Begin DATASET

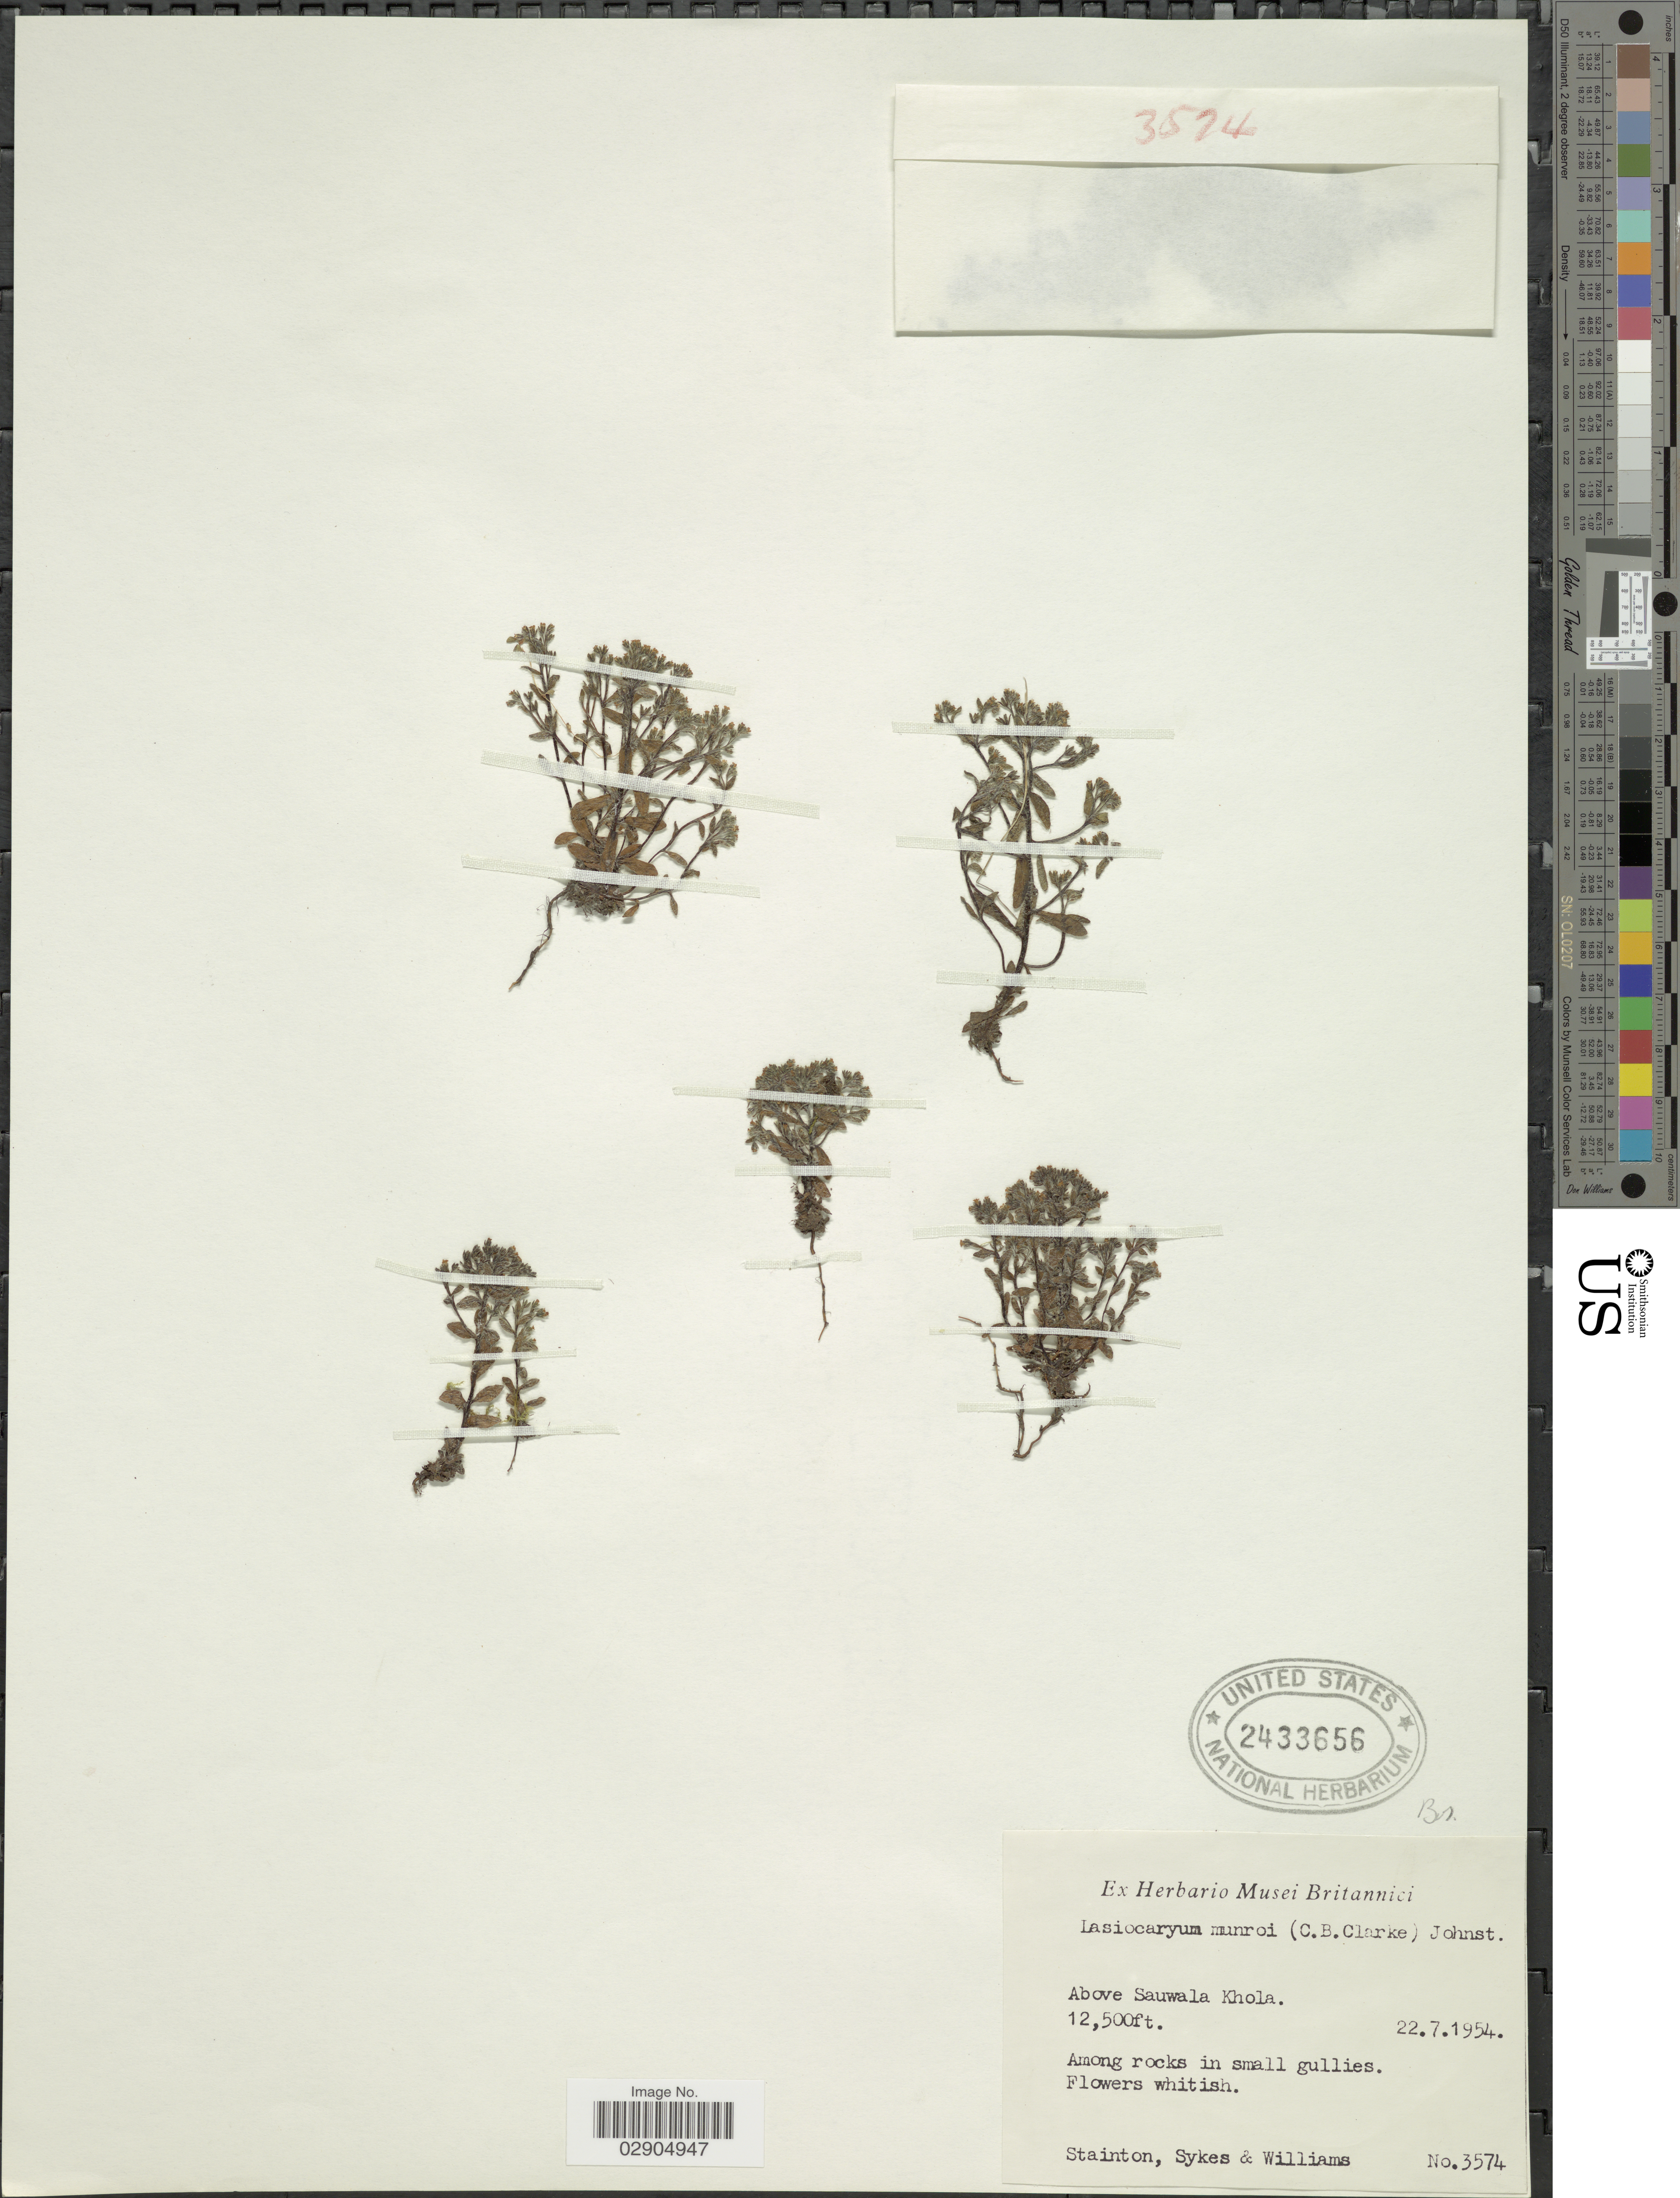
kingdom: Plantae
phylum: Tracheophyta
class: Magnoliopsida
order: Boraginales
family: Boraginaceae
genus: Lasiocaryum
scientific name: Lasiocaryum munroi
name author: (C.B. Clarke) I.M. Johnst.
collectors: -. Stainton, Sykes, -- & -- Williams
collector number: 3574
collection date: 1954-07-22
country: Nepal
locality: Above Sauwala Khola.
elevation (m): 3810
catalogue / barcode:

End DATASET

EXERCISE:
Quote all of the data above word for word and line for line. Leave the picture out.

RESULT:
kingdom: Plantae
phylum: Tracheophyta
class: Magnoliopsida
order: Boraginales
family: Boraginaceae
genus: Lasiocaryum
scientific name: Lasiocaryum munroi
name author: (C.B. Clarke) I.M. Johnst.
collectors: -. Stainton, Sykes, -- & -- Williams
collector number: 3574
collection date: 1954-07-22
country: Nepal
locality: Above Sauwala Khola.
elevation (m): 3810
catalogue / barcode:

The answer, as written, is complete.